While the Blue Jays are known for their prolific offense, the most impressive element of their team is their defense, Peter Gammons of GammonsDaily.com argues. Gammons names catcher Russell Martin, second baseman Ryan Goins, shortstop Troy Tulowitzki, third baseman Josh Donaldson and center fielder Kevin Pillar as elite-caliber defenders. Manager John Gibbons believes Tulowitzki’s defense is so great that it cancels out the offensive struggles he has had since Toronto acquired him from Colorado last year. “I don’t care if he doesn’t get another hit all season. His defense is that good,” Gibbons told Gammons. “I’ve never seen anyone who can throw from more angles and positions that Tulo. He’s a big man, but he plays like a little guy. His athleticism is beyond belief,” Gibbons continued. Tulowitzki has indeed been a significant defensive asset throughout his career, and he long paired that with excellent offensive skills as a Rockie. The 31-year-old has hit a paltry .119/.224/.262 with a soaring strikeout rate (28.9%) in 49 plate appearances this season, however, which wouldn’t necessarily be concerning if not for a disappointing .239/.317/.380 output in 41 games as a Blue Jay in 2015.
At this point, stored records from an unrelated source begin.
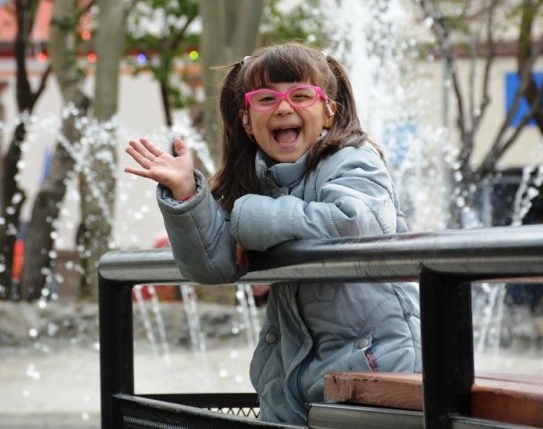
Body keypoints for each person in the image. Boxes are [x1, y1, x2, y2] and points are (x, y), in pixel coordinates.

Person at [124, 43, 421, 424]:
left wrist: (247, 217)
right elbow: (213, 264)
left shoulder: (353, 158)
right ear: (246, 119)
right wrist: (187, 195)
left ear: (329, 110)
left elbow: (353, 222)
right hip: (296, 374)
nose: (283, 107)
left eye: (301, 95)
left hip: (376, 365)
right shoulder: (258, 181)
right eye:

Here’s more from around Major League Baseball:
- Rangers left fielder Ian Desmond has hit a stunningly poor .109/.180/.109 in 50 PAs and put up a league-worst -0.6 fWAR this year. On his difficulties so far, Desmond says (via John Henry of MLB.com), “Obviously, the results aren’t there. I’ve just missed a couple balls. I’ve made some good in-game adjustments. But I’m trying to evaluate my swing on a daily basis and not necessarily rely on results alone.” It’s perhaps worth noting that, in addition to his weak production, Desmond’s hard contact (16.1 percent) and line drive rate (9.7 percent) have plummeted to career worsts in the early going this year. That’s not particularly encouraging after Desmond experienced a stark offensive decline last season, and what he has given the Rangers certainly isn’t what they had in mind when they signed the ex-Washington shortstop to a one-year, $8MM deal in February.
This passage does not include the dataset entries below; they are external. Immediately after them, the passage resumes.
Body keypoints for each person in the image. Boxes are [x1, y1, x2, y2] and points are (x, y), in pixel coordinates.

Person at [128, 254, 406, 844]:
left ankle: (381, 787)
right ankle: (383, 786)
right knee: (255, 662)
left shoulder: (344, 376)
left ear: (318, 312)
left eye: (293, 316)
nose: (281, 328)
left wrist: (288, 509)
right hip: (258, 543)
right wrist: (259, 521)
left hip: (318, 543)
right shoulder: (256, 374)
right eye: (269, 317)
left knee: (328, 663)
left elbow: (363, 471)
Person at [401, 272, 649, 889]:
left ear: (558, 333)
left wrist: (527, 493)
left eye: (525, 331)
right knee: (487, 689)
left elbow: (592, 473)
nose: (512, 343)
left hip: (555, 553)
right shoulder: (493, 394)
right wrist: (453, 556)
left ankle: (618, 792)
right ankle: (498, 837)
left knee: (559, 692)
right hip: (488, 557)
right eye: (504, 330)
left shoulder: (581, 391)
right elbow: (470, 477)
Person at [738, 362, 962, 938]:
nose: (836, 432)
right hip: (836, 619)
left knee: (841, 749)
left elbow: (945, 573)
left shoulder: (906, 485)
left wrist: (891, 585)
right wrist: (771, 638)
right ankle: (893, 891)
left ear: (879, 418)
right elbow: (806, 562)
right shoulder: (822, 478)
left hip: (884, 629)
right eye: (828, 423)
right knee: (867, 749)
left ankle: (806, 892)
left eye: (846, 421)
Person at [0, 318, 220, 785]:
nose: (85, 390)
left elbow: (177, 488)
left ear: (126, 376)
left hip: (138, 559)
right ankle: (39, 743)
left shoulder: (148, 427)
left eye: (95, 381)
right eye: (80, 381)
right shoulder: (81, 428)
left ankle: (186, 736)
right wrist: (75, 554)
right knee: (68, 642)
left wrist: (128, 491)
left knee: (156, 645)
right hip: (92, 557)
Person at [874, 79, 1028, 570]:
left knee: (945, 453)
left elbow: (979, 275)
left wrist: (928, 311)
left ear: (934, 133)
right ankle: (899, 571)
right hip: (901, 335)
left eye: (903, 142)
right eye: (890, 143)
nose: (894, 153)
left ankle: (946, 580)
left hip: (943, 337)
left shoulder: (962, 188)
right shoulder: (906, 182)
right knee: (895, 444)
- Nationals outfielder Ben Revere is aiming to return to game action from an oblique injury by his 28th birthday (May 3), he told Bill Ladson of MLB.com. At the very least, Revere would like to resume baseball activities by then. Revere left the Nats’ opener after he felt pain on the right side of his stomach and had difficulty breathing, and the team then placed him on the 15-day disabled list April 6. At 9-1, the Nationals have clearly held their own without Revere, but he could boost an outfield that has gotten little production from players who aren’t named Bryce Harper. Michael Taylor, Revere’s replacement, has compiled a terrible .154/.171/.231 line in 41 PAs and has already accounted for -0.3 fWAR.
- The Indians aren’t ready to activate right fielder Lonnie Chisenhall from the 15-day DL because he hasn’t performed well enough during his minor league rehab assignment, writes Jordan Bastian of MLB.com. “He thinks he’s pretty close to being ready, and I kind of told him that before he went out [for his latest rehab game], that, ’I’m not trying to be harsh or critical, but when you come back, you’re taking somebody’s job, and you need to be ready,'” said manager Terry Francona. Chisenhall, who hit a meager .246/.294/.371 in 362 PAs last year, is currently rehabbing a left wrist injury in Double-A. When he returns, he’ll join an outfield stable that has prominently featured Rajai Davis, Marlon Byrd and Jose Ramirez so far this year.